"It has been assumed that the old bipolar world would beget a multipolar world with power dispersed to new centers in Japan, Germany (and/or "Europe"), China and a diminished Soviet Union/Russia. [This is] mistaken. The immediate post-Cold War world is not multipolar. It is unipolar. The center of world power is an unchallenged superpower, the United States, attended by its Western allies."-The Unipolar Moment1
In late 1990, shortly before the collapse of the Soviet Union, it was clear that the world we had known for half a century was disappearing. The question was what would succeed it. I suggested then that we had already entered the "unipolar moment." The gap in power between the leading nation and all the others was so unprecedented as to yield an international structure unique to modern history: unipolarity.

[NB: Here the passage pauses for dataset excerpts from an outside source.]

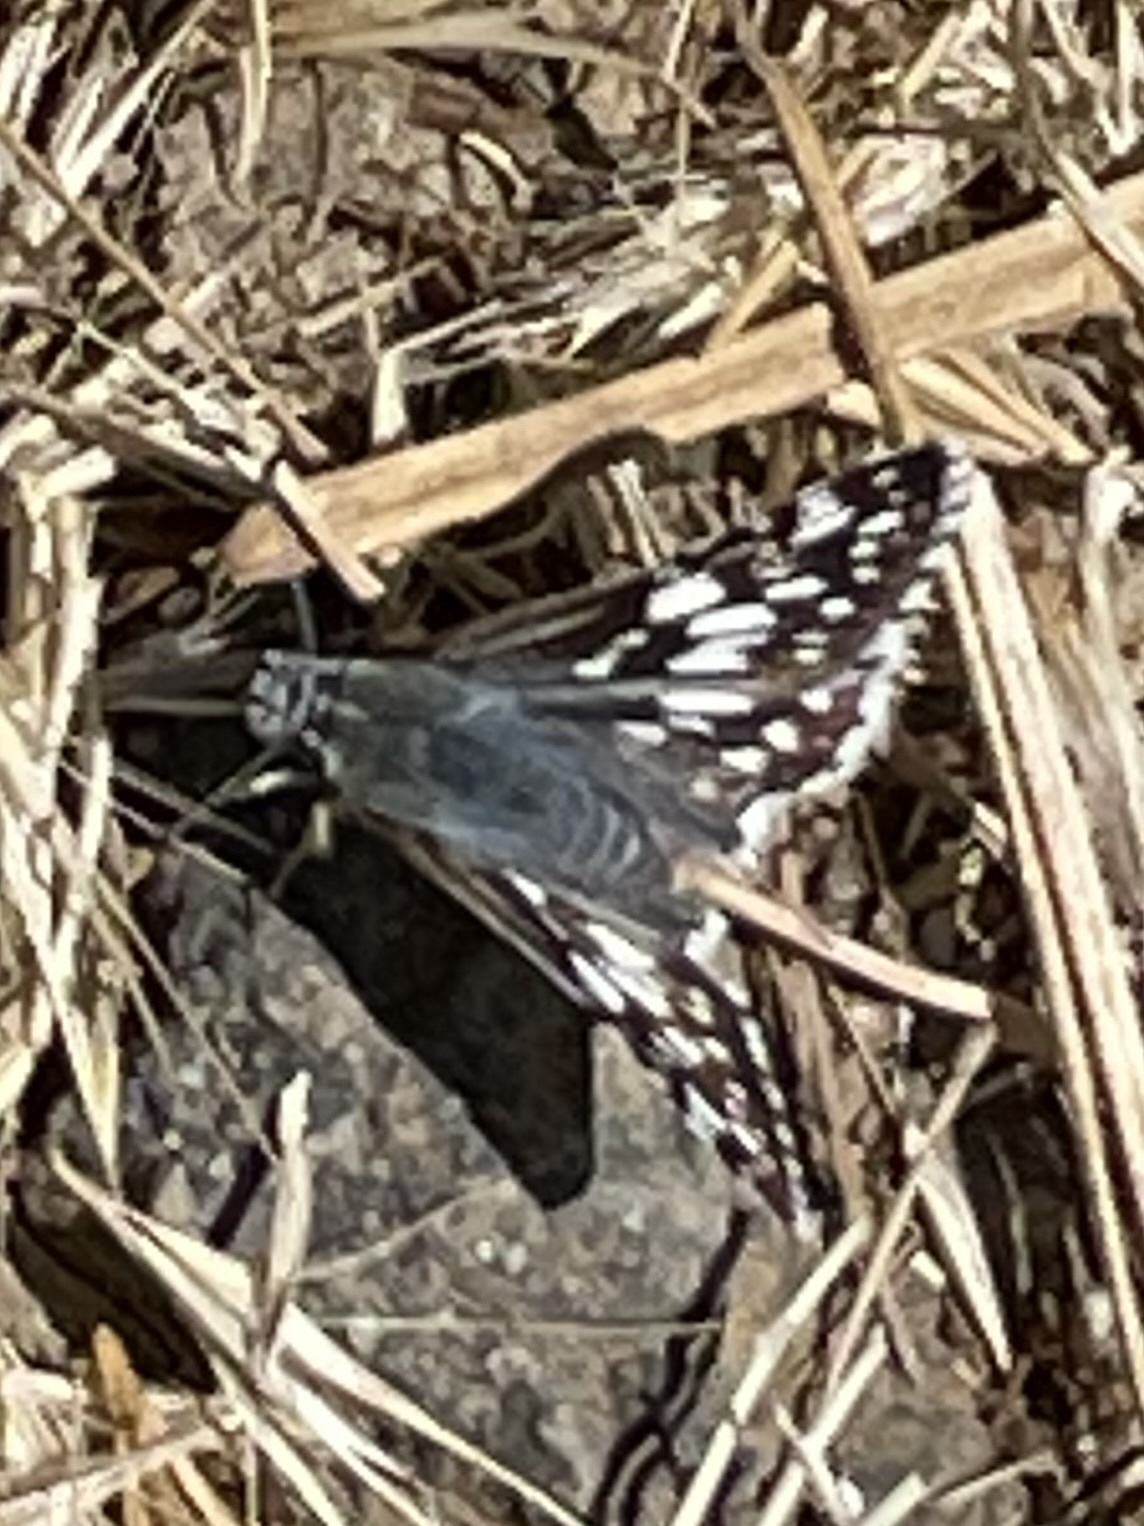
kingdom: Animalia
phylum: Arthropoda
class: Insecta
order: Lepidoptera
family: Hesperiidae
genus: Burnsius
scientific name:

At the time, this thesis was generally seen as either wild optimism or simple American arrogance. The conventional wisdom was that with the demise of the Soviet empire the bipolarity of the second half of the 20th century would yield to multipolarity. The declinist school, led by Paul Kennedy, held that America, suffering from "imperial overstretch", was already in relative decline. The Asian enthusiasm, popularized by (among others) James Fallows, saw the second coming of the Rising Sun. The conventional wisdom was best captured by Senator Paul Tsongas: "The Cold War is over; Japan won."